Tingkat inflasi di Amerika yang beragam menjadi faktor utama pergerakan pasar Amerika.
Berdasarkan data Bloomberg, tingkat inflasi sisi konsumen di Amerika Serikat turun signifikan dari 6,0% menjadi 5,0%. Data ini membuat para investor menjadi pesimistis.
Sementara itu, inflasi sisi konsumen secara inti naik menjadi 5,6% dari 5,5% pada periode sebelumnya. Dilansir dari Bloomberg, kondisi ini akan menimbulkan kembali spekulasi investor tentang sikap The Fed terhadap kenaikan suku bunga sebesar 25 bps pada FOMC (Federal Open Market Committee) bulan depan.
Di sisi lain, investor menjadi lebih optimistis pada pertengahan minggu setelah mengetahui data tingkat inflasi sisi produsen yang relatif lebih positif. Namun, data keseluruhan inflasi dan data inti sisi produsen mengalami penurunan dan menjadi sinyal bahwa inflasi akan berlanjut pada bulan berikutnya.
Pembuat kebijakan European Central Bank (ECB) mengatakan, inflasi inti kemungkinan akan tetap tinggi di zona Eropa hingga akhir 2023. Kondisi tersebut membiarkan pintu terbuka untuk kenaikan suku bunga lebih lanjut. Namun, investor bisa tetap optimistis karena tidak ada perubahan kebijakan yang terjadi selama sepekan.
Pada bulan Maret, inflasi di zona Eropa turun secara signifikan. Sebaliknya, pertumbuhan harga inti terus meningkat. Mengutip kebijakan ECB, “Inflasi inti diperkirakan tetap tinggi di sisa tahun ini, yang dapat menunda konvergensi menuju target 2 persen dalam jangka menengah dan karena itu perlu pemantauan ketat.”
Inflasi Cina yang dirilis lebih lambat menjadi katalis negatif di pasar Asia. Menurut data Bloomberg, inflasi Cina dari sisi konsumen mencapai 0,70%, lebih rendah dari sebelumnya 1,00%. Angka ini menunjukkan bahwa daya beli belum merata di tengah pemulihan ekonomi.
Sementara itu, kondisi di Jepang cenderung positif karena didukung oleh pelemahan nilai tukar yen Jepang terhadap dolar Amerika. Dilansir dari Bloomberg, yen jatuh ke level terendah dalam 4 pekan.

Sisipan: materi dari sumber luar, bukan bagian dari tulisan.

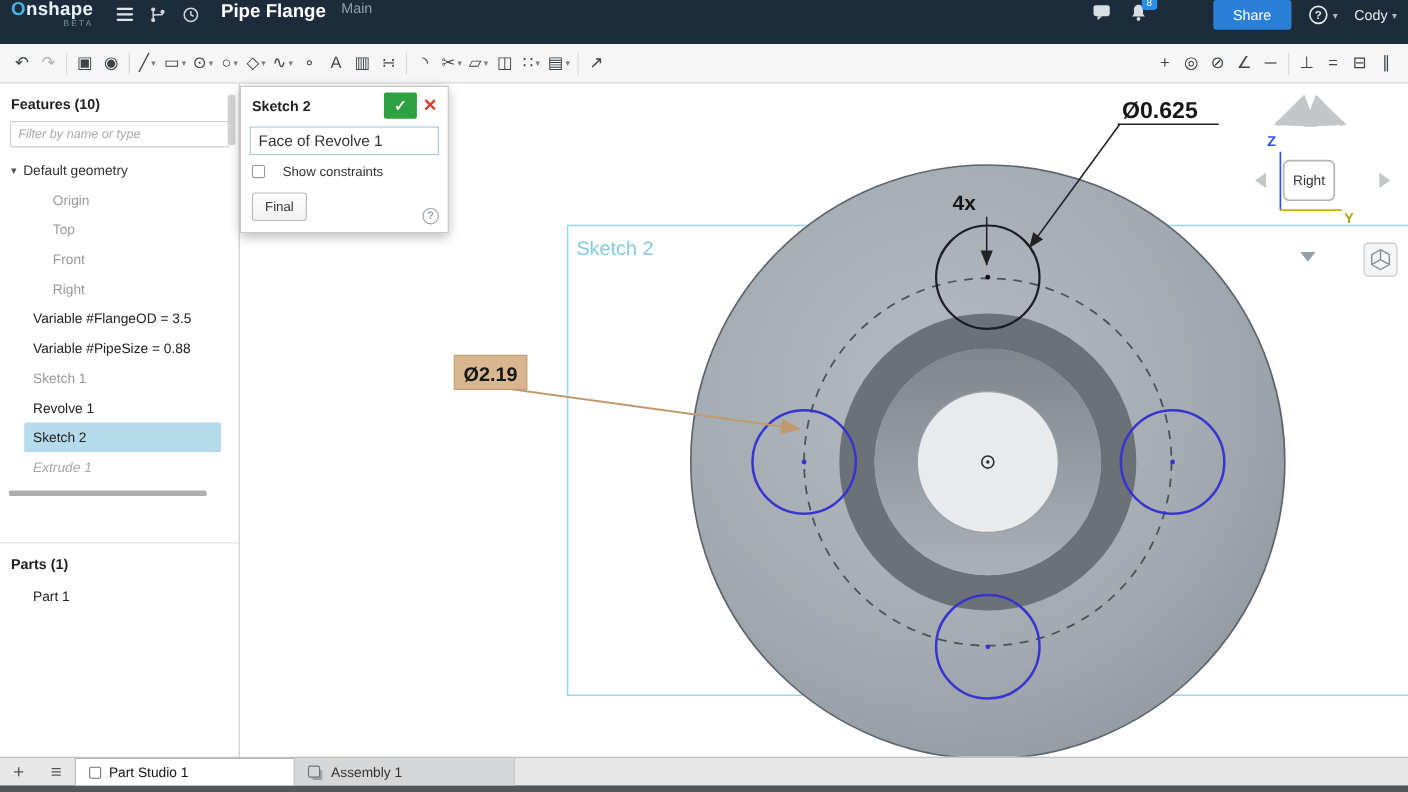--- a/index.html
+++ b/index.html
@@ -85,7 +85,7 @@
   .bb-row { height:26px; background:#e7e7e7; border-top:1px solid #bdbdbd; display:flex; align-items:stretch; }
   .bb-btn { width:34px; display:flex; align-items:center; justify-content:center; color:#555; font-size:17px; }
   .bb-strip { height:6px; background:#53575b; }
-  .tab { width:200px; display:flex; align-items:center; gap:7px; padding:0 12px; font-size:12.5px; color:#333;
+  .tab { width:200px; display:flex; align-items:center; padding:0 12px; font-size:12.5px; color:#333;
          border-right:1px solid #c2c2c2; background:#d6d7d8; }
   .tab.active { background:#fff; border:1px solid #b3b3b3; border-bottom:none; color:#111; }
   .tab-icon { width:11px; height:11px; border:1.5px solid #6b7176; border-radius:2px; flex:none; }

Hal ini sehubungan dengan respons atas pernyataan Gubernur Bank of Japan Kazuo Ueda bahwa saat ini adalah waktu yang tepat untuk mempertahankan kebijakan moneter tetap longgar.
Pasar saham catatkan kinerja positif selama sepekan dengan pergerakan yang cenderung terkonsolidasi.
Pasar obligasi melanjutkan tren positif yang ditandai dengan penurunan imbal hasil obligasi acuan tenor 10 tahun selama 6 pekan berturut-turut.
Nilai tukar rupiah berhasil terapresiasi sebesar 1.43% dan menjadi nilai apresiasi terbesar sejak Januari 2023.
Sentimen dalam negeri yang hadir selama sepekan sangat baik, seperti cadangan devisa naik ke level tertinggi sejak November 2021; indeks keyakinan konsumen naik ke level tertinggi dalam 7 bulan terakhir; lelang Surat Utang Negara kembali dibanjiri peminat; IMF (International Monetary Fund) paling optimis dalam memperkirakan prospek pertumbuhan ekonomi Indonesia; penjualan eceran Indonesia yang bertumbuh; dan catatan utang luar negeri Indonesia berkurang.
Namun, walaupun sentimen dalam negeri sangat baik, optimisme investor tertahan oleh sentimen global dan psikologi perdagangan jelang libur panjang Lebaran 2023.